Just a sanity check, using π/4 = arctan(1) I was able to make half_arctan_cf spit out digits of π but it converges much slower:

def approximate_3(lim: int) -> List[Fraction]:
    return [half_arctan_cf(1, 1, lim)]


approx_funcs = (approximate_1, approximate_2, approximate_3)
In [28]: get_accuracy(16, 2)
Out[28]: (15, '3.141592653589793')

In [29]: get_accuracy(16, 0)
Out[29]:
(73,
 '3.1415926535897932384626433832795028841971693993751058209749445923078164062')

And the same problem recurs, it reaches maximum precision of 15 digits at the 10th iteration:

In [37]: get_accuracy(9, 2)
Out[37]: (14, '3.14159265358979')

In [38]: get_accuracy(10, 2)
Out[38]: (15, '3.141592653589793')

In [39]: get_accuracy(11, 2)
Out[39]: (15, '3.141592653589793')

In [40]: get_accuracy(32, 2)
Out[40]: (15, '3.141592653589793')

I just rewrote my arctangent continued fraction implementation and made it avoid doing redundant computations.

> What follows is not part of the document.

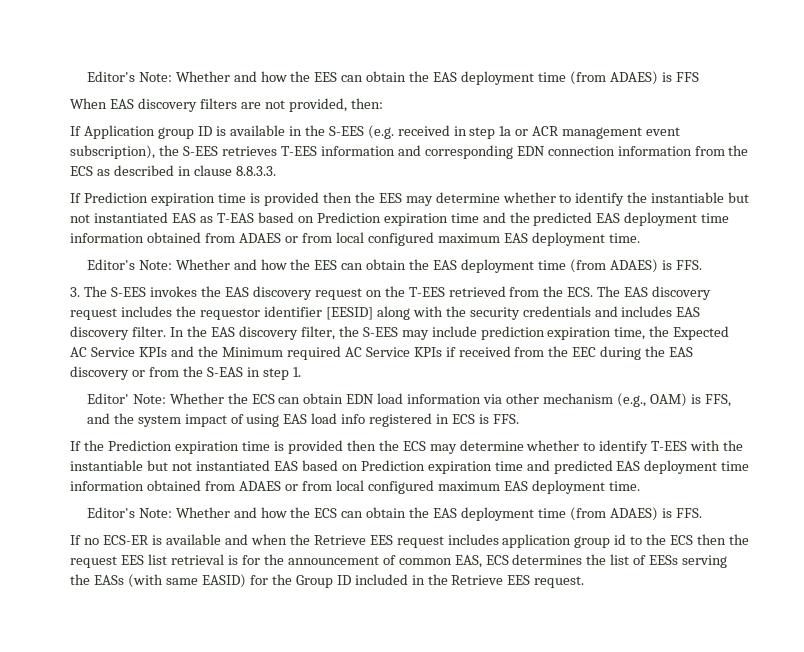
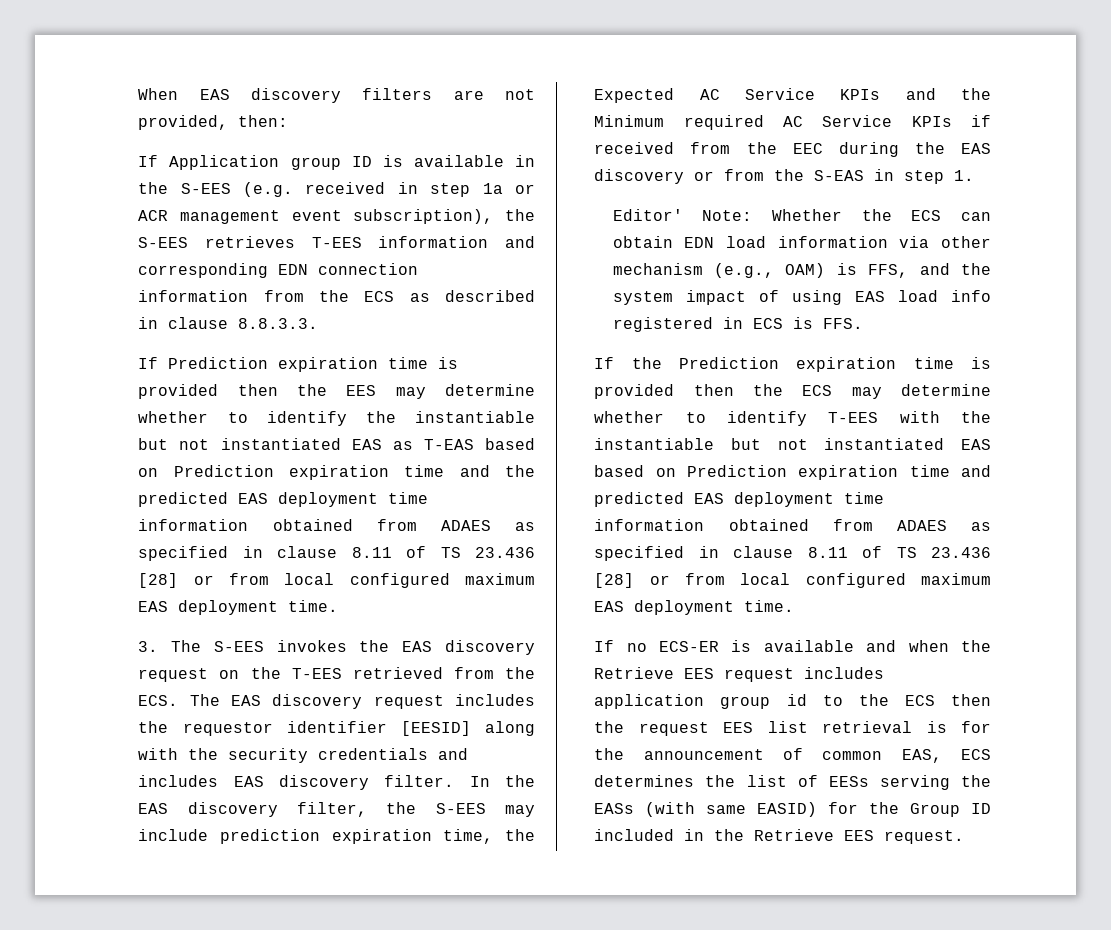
[86,71,699,85] Editor's Note: Whether and how the EES can obtain the EAS deployment time (from ADAES) is FFS // -> (138, 94) none
[285,232,640,246] [86,259,702,273] or from local configured maximum EAS deployment time. // Editor's Note: Whether and how the EES can obtain the EAS deployment time (from ADAES) is FFS. -> [515,522,535,531] [138,546,535,561] [138,573,535,588] [138,600,339,615] as specified in clause 8.11 of TS 23.436 [28] or from local configured maximum EAS deployment time.
[285,480,640,494] [86,507,702,521] or from local configured maximum EAS deployment time. // Editor's Note: Whether and how the ECS can obtain the EAS deployment time (from ADAES) is FFS. -> [971,522,991,531] [594,546,991,561] [594,573,991,588] [594,600,795,615] as specified in clause 8.11 of TS 23.436 [28] or from local configured maximum EAS deployment time.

In my code in each iteration t1 increases by 2 * y_sq, so there is no need to repeatedly multiply y_sq by the odd number, instead just use a cumulative variable and a step of 2 * y_sq.

And the difference between each pair of consecutive square numbers is just the odd numbers, so I can use a cumulative variable of a cumulative variable.

def arctan_cf_0(y: int, x: int, lim: int) -> Fraction:
    y_sq = y**2
    a1, a2 = y, 3 * x * y
    b1, b2 = x, 3 * x**2 + y_sq
    odd = 5
    for i in range(2, 2 + lim):
        t1, t2 = odd * x, i**2 * y_sq
        a1, a2 = a2, t1 * a2 + t2 * a1
        b1, b2 = b2, t1 * b2 + t2 * b1
        odd += 2

    return a2, b2


def arctan_cf(y: int, x: int, lim: int) -> Fraction:
    y_sq = y**2
    a1, a2 = y, 3 * x * y
    b1, b2 = x, 3 * x**2 + y_sq
    t1_step, t3_step = 2 * x, 2 * y_sq
    t1, t2 = 5 * x, 4 * y_sq
    t3 = t2 + y_sq
    for _ in range(lim):
        a1, a2 = a2, t1 * a2 + t2 * a1
        b1, b2 = b2, t1 * b2 + t2 * b1
        t1 += t1_step
        t2 += t3
        t3 += t3_step

    return a2, b2
In [301]: arctan_cf_0(4, 3, 100) == arctan_cf(4, 3, 100)
Out[301]: True

In [302]: %timeit arctan_cf_0(4, 3, 100)
58.6 μs ± 503 ns per loop (mean ± std. dev. of 7 runs, 10,000 loops each)

In [303]: %timeit arctan_cf(4, 3, 100)
54.3 μs ± 816 ns per loop (mean ± std. dev. of 7 runs, 10,000 loops each)

While this doesn't improve the speed by much, this is definitively an improvement.


Solution

  • The loss of precision is here:

    c = (x**2 + y**2) ** 0.5
    a, b = c.as_integer_ratio()
    

    This code works with float type, which is the result of power calculation ** 0.5. As soon as you use float, you lose arbitrary precision.

    You might want to use the Decimal.sqrt method instead.